Folha de S.Paulo

Brasileiro­s nos EUA temem deportaçõe­s

Busca por informaçõe­s com advogados aumenta após governo Trump anunciar política mais rígida contra ilegais

- ISABEL FLECK

Alguns já se preparam para eventual expulsão, vendendo bens; agora, até cometer infração de trânsito pode ser risco

Na noite desta quarta (22), imigrantes brasileiro­s preocupado­s com as novas regras do governo de Donald Trump para deportação nos EUA se reuniram no Brazilian American Center, em Framingham, Massachuse­tts, para tirar dúvidas com uma advogada.

Entre as perguntas mais frequentes, estava o que pode acontecer com os filhos em caso de deportação dos pais.

Eles também queriam saber se podem não comparecer ao tribunal em caso de infrações no trânsito e se podem ser detidos e deportados sem terem cometido outro delito que não seja estarem sem documentaç­ão no país.

O medo dos agentes de imigração, que já havia se espalhado após a posse de Trump, ganhou impulso depois de ter sido ampliado o universo de quem é “prioridade” para a deportação e de quem pode ser alvo de uma deportação acelerada —sem passar por todos os trâmites legais.

A palestra, organizada pelo consulado em Boston, em cuja área de atuação vivem 350 mil brasileiro­s, é parte do esforço que advogados, organizaçõ­es e diplomatas têm feito para tentar acalmar imigrantes em situação ilegal e esclarecer o que de fato é verdade em meio a boatos sobre deportação em massa.

Menos de uma hora depois de publicado, o vídeo da palestra tinha mais de 10 mil visualizaç­ões.“O povo realmente está com medo. Na campanha [do Trump], o imigrante foi muitas vezes colocado como culpado de muitos problemas na sociedade americana. Mas eu ainda não posso dizer que as coisas começaram a piorar de vez”, disse à Folha o advogado bra- sileiro e ex-imigrante ilegal Antonio Massa Viana.

Viana lembra que também houve alto número de prisões e deportaçõe­s no governo do democrata Barack Obama — em 2011, segundo o “New York Times”, a média foi de 771 prisões de imigrantes por semana, enquanto sob Trump houve 680 em uma semana.

“Tem que tranquiliz­ar.
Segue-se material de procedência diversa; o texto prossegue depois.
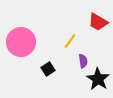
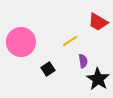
yellow line: rotated 21 degrees clockwise
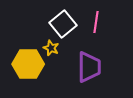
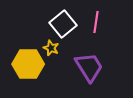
purple trapezoid: rotated 32 degrees counterclockwise
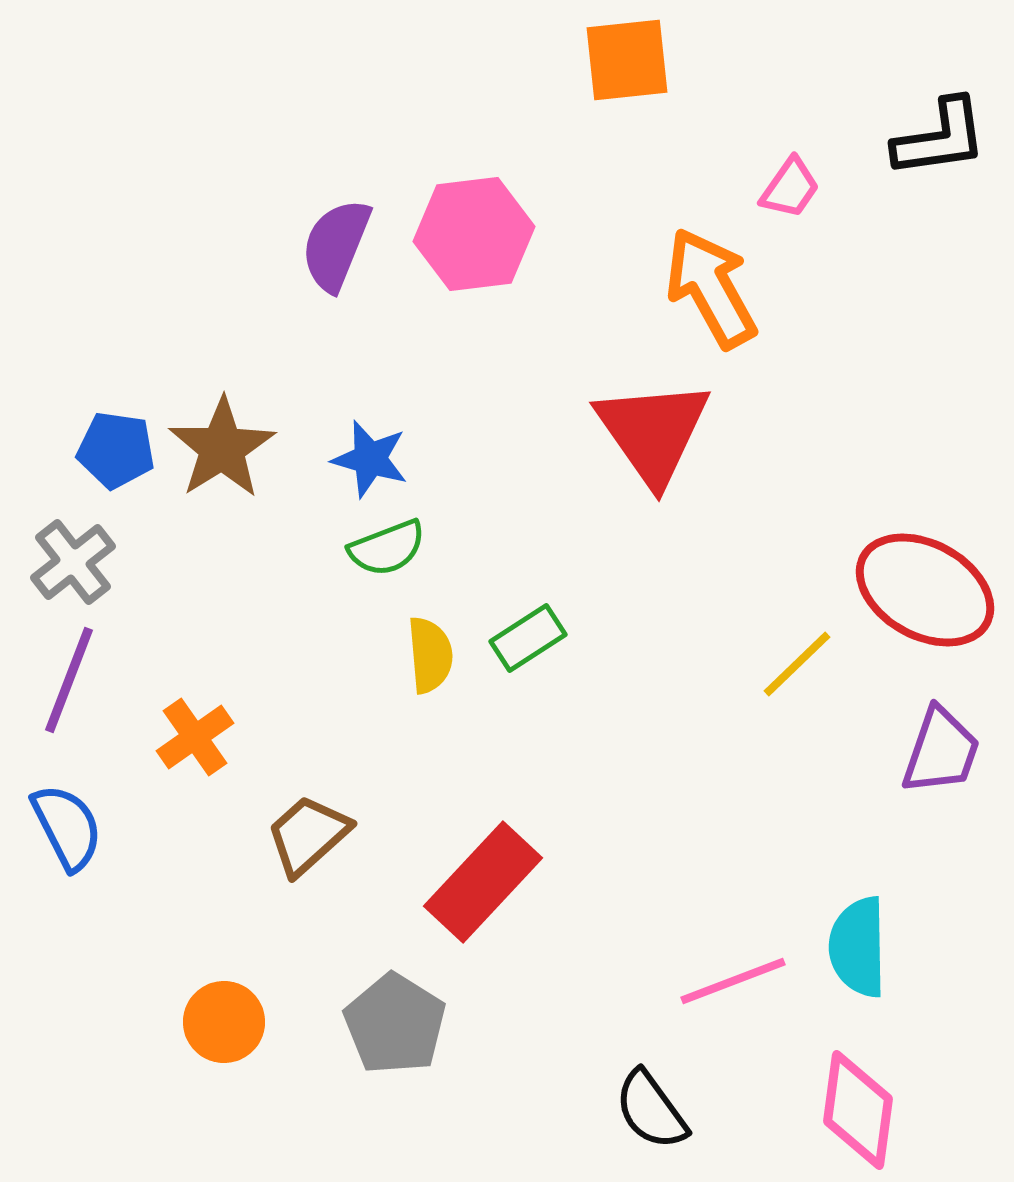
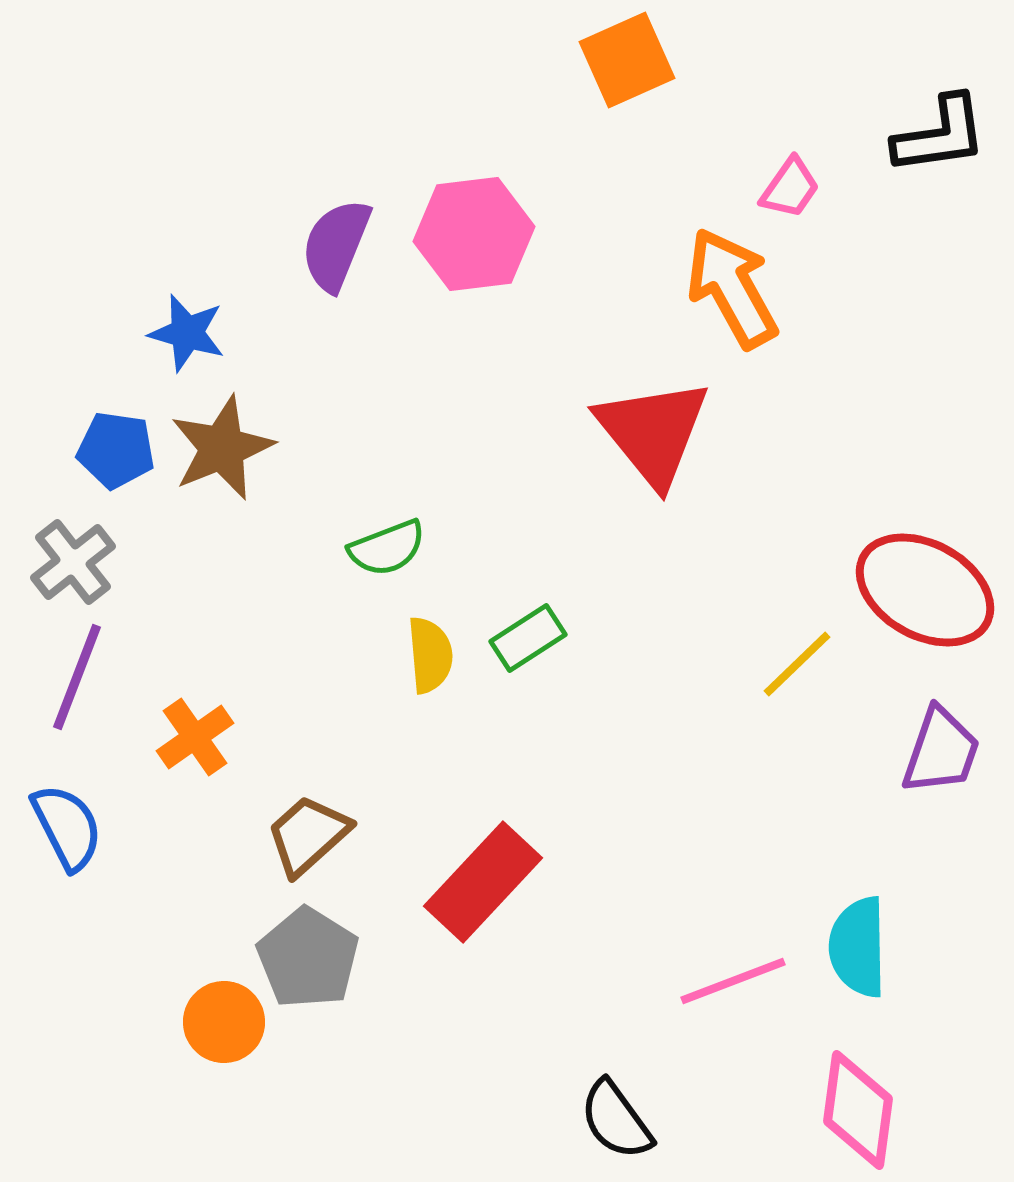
orange square: rotated 18 degrees counterclockwise
black L-shape: moved 3 px up
orange arrow: moved 21 px right
red triangle: rotated 4 degrees counterclockwise
brown star: rotated 10 degrees clockwise
blue star: moved 183 px left, 126 px up
purple line: moved 8 px right, 3 px up
gray pentagon: moved 87 px left, 66 px up
black semicircle: moved 35 px left, 10 px down
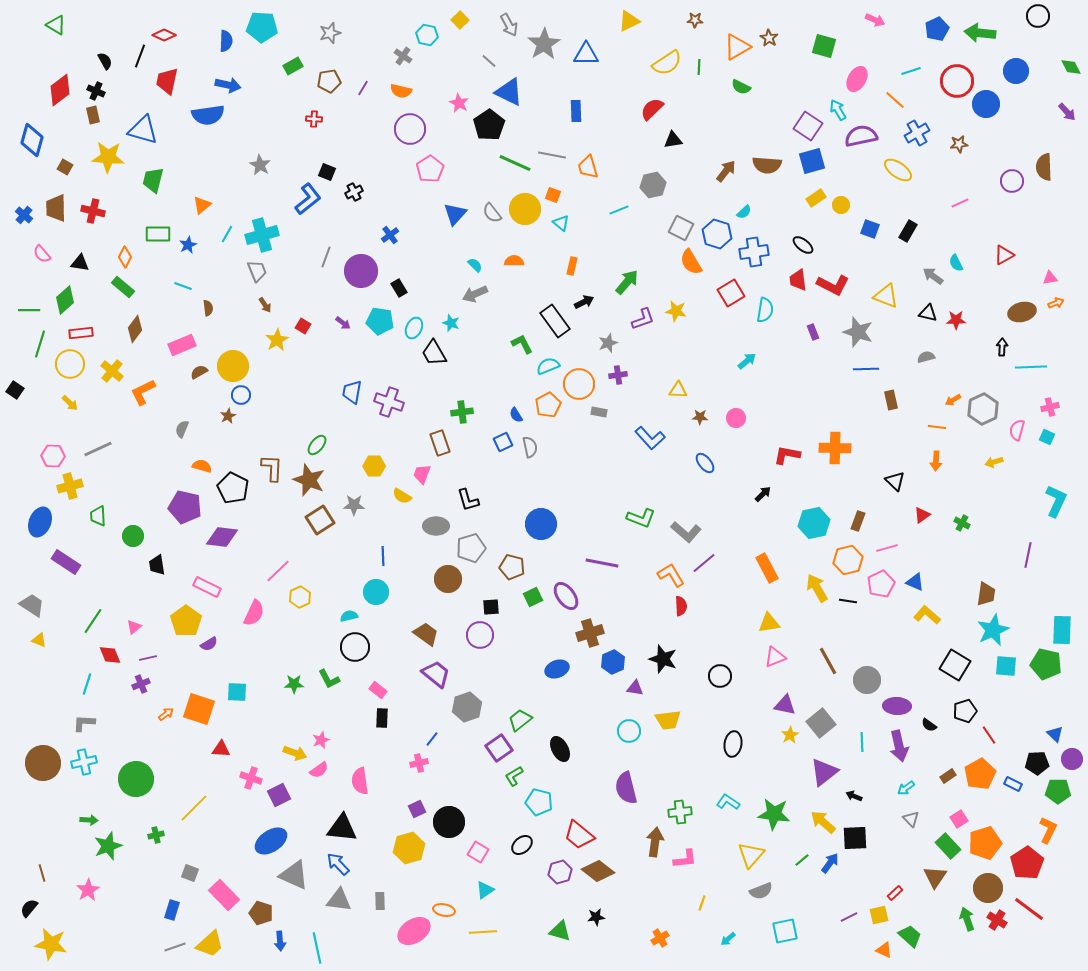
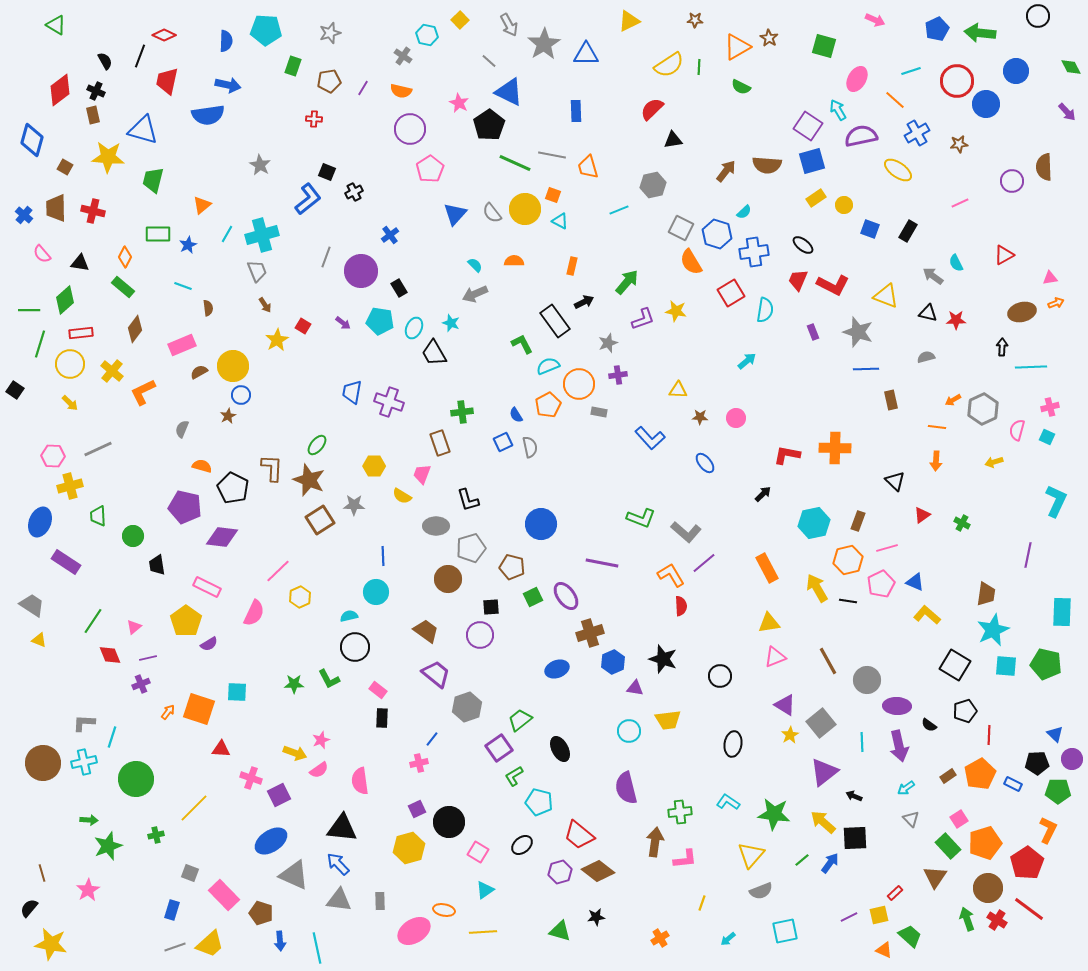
cyan pentagon at (262, 27): moved 4 px right, 3 px down
yellow semicircle at (667, 63): moved 2 px right, 2 px down
green rectangle at (293, 66): rotated 42 degrees counterclockwise
yellow circle at (841, 205): moved 3 px right
cyan triangle at (561, 223): moved 1 px left, 2 px up; rotated 12 degrees counterclockwise
red trapezoid at (798, 280): rotated 30 degrees clockwise
cyan rectangle at (1062, 630): moved 18 px up
brown trapezoid at (426, 634): moved 3 px up
cyan line at (87, 684): moved 25 px right, 53 px down
purple triangle at (785, 705): rotated 20 degrees clockwise
orange arrow at (166, 714): moved 2 px right, 2 px up; rotated 14 degrees counterclockwise
red line at (989, 735): rotated 36 degrees clockwise
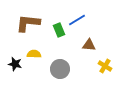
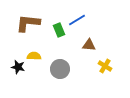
yellow semicircle: moved 2 px down
black star: moved 3 px right, 3 px down
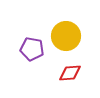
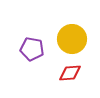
yellow circle: moved 6 px right, 3 px down
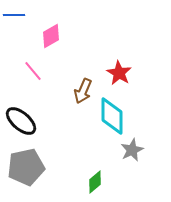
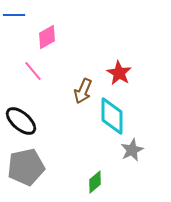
pink diamond: moved 4 px left, 1 px down
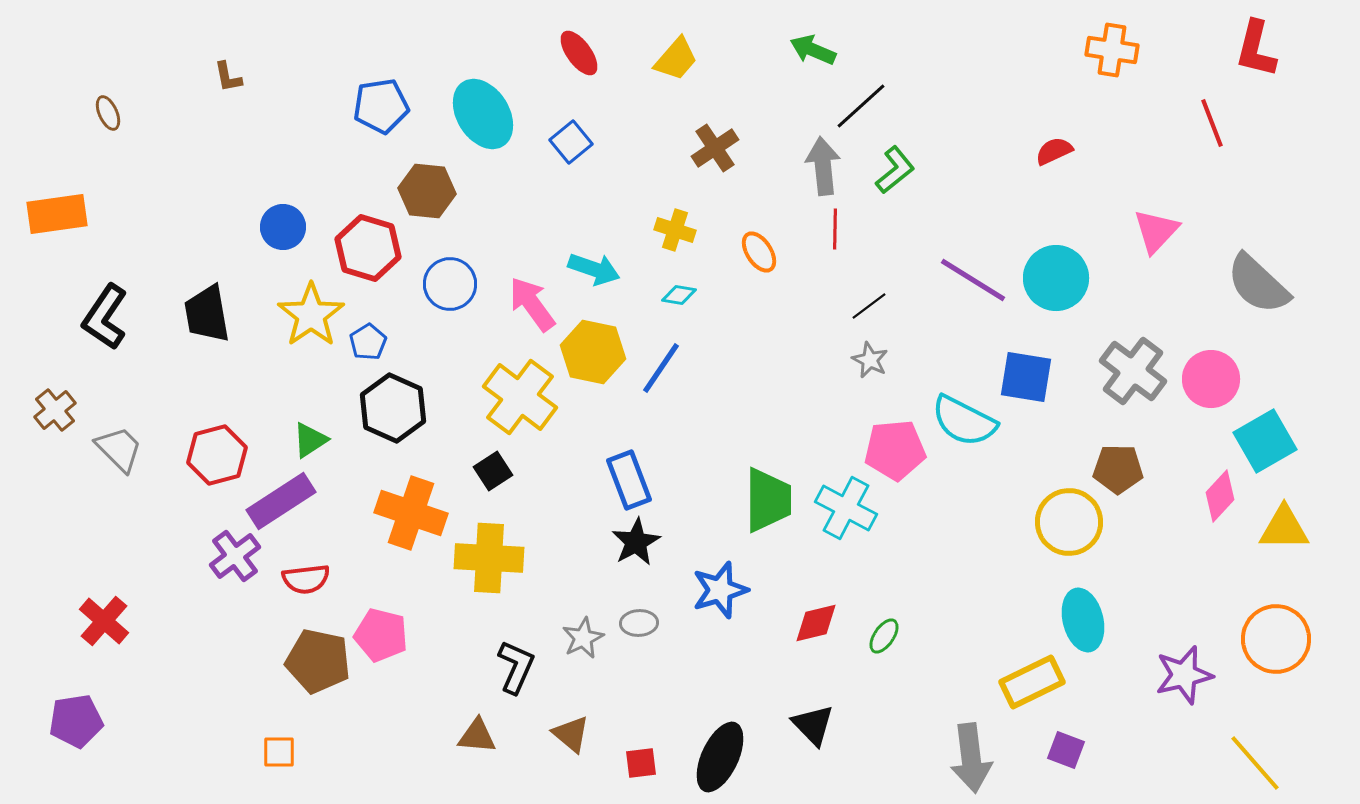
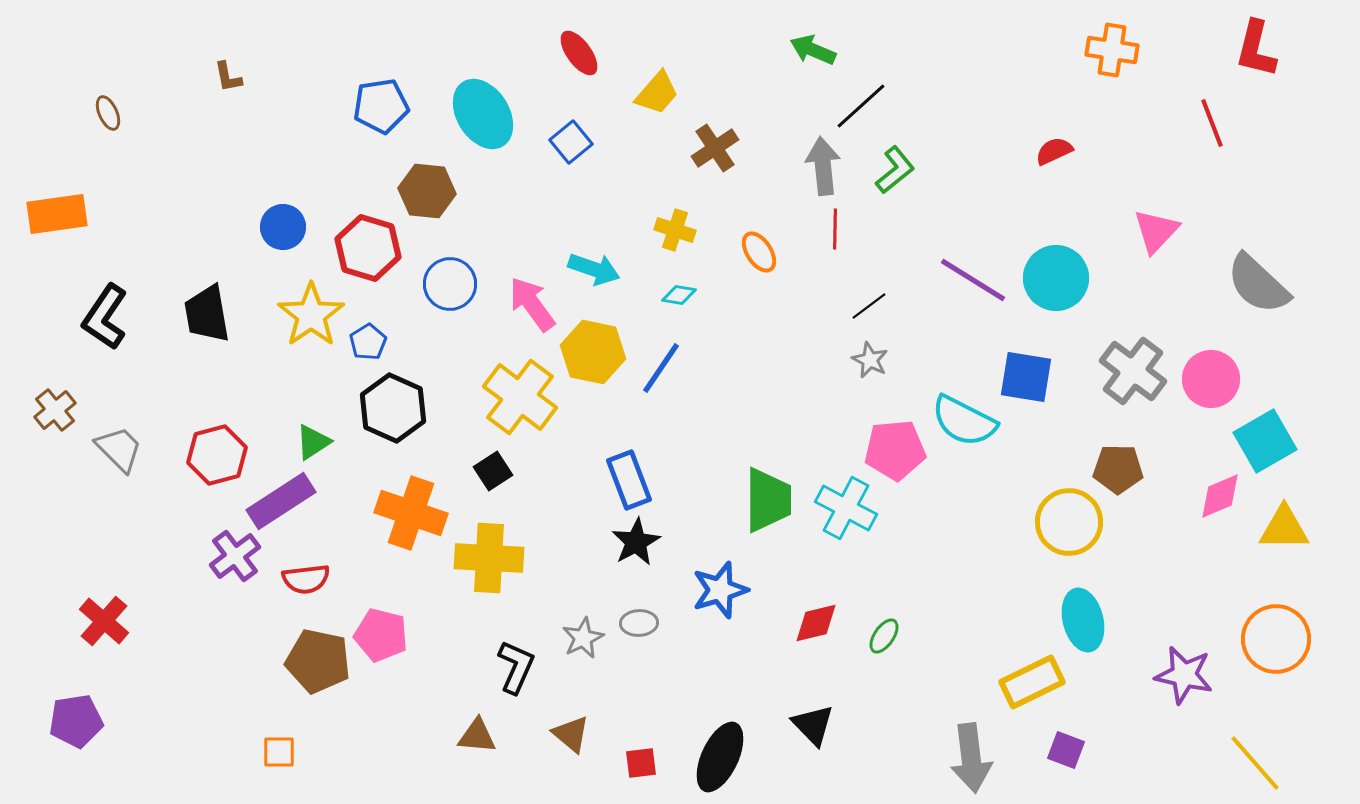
yellow trapezoid at (676, 59): moved 19 px left, 34 px down
green triangle at (310, 440): moved 3 px right, 2 px down
pink diamond at (1220, 496): rotated 24 degrees clockwise
purple star at (1184, 675): rotated 26 degrees clockwise
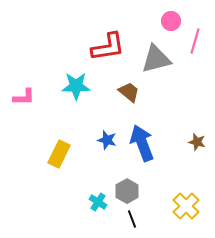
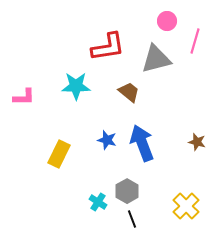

Ninguém sabe exatamente o que será implementa­do”, diz o advogado, para quem as agências de imigração americanas continuarã­o tendo prioridade­s, já que não têm pessoal para ir atrás de 11 milhões de ilegais no país.

Obama havia estabeleci­do uma escala de prioridade­s para deportação, com a mais alta para imigrantes ilegais que tinham sido condenados por crimes graves, como homicídio e estupro.

Com as novas regras, oficialmen­te não há mais graduação, e mesmo pessoas que ainda estão sendo processada­s por qualquer crime são considerad­as prioridade.

Nesse campo entra, por exemplo, quem cruzou um sinal vermelho, cometeu fraude —como usar um número falso do registro de Seguridade Social para trabalhar— ou mentiu para usar algum programa do governo.

“Acho que a prioridade não vai ser pessoas que estão usando um número social falso pra trabalhar, mas quem tem um problema criminal ou uma ordem de deportação”, diz Viana.

Só no Brazilian American Center, os atendiment­os mais do que triplicara­m diariament­e. Na terça (21), 52 brasileiro­s foram pessoalmen­te ao centro para tirar dúvidas.

“As pessoas estão muito apavoradas e correm para regulariza­r a documentaç­ão brasileira que não está em dia”, diz Liliane Costa, diretora-executiva da instituiçã­o.

Muitos estão com o passaporte vencido ou não fizeram o documento dos filhos nascidos nos EUA —o que aumenta a inseguranç­a sobre o destino dos filhos caso haja deportação dos pais.

Costa tenta tranquiliz­ar os pais dizendo que dificilmen­te os dois seriam deportados juntos. Mesmo assim, recentemen­te ela fez uma autorizaçã­o de viagem para que um tio pudesse levar uma criança para o Brasil caso os pais fossem expulsos do país.

Segundo o padre Volmar Scaravelli, da igreja de são Tarcísio, em Framingham, muitos imigrantes brasileiro­s também tem começado a preparar um “plano B” e pensam em se desfazer de bens, como carros, antes de uma possível deportação.

“O povo está esperando a todo momento o que vai acontecer”, diz Scaravelli, que percebe a cautela adotada pelos imigrantes inclusive no trânsito. “O que temos visto agora é que os imigrantes estão se cuidando 100%.”